§ **Action item**: Write the records out again exactly as they read, dropping any picture they hold.

(Collected data entries)
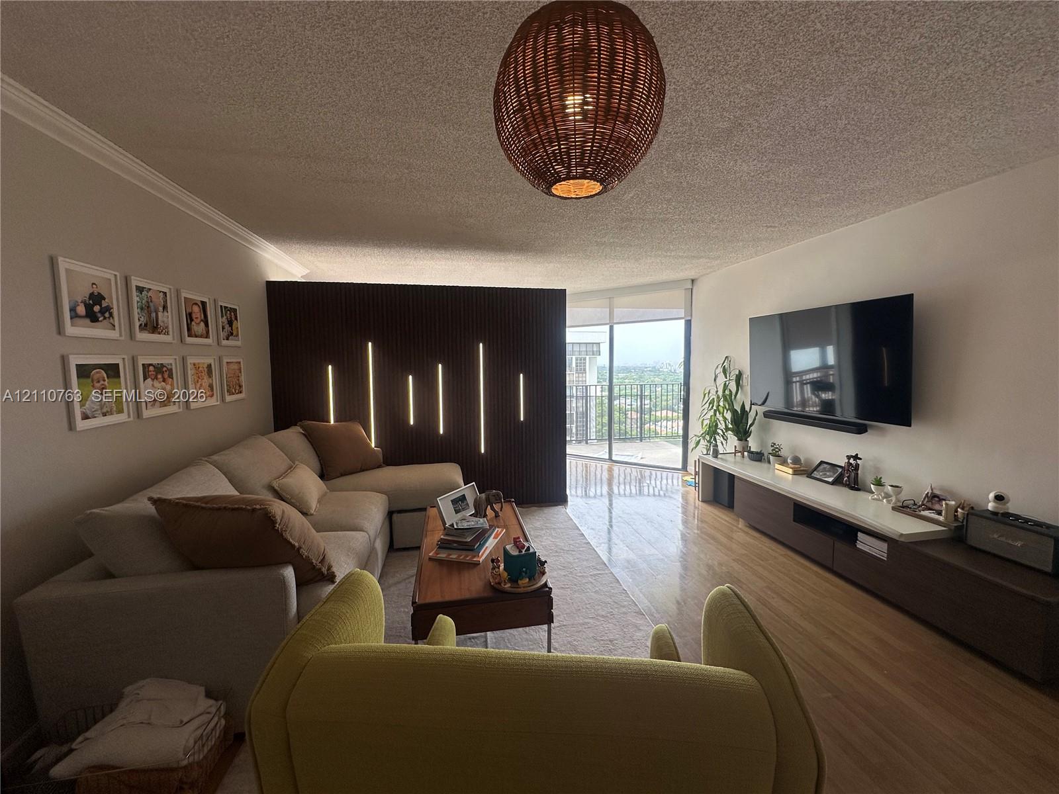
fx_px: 428
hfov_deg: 102.1
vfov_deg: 85.7
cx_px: 530
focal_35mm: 14
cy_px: 397
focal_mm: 2.22
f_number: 2.2
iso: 40
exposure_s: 1/104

§ **Written answer**:
fx_px: 428
hfov_deg: 102.1
vfov_deg: 85.7
cx_px: 530
focal_35mm: 14
cy_px: 397
focal_mm: 2.22
f_number: 2.2
iso: 40
exposure_s: 1/104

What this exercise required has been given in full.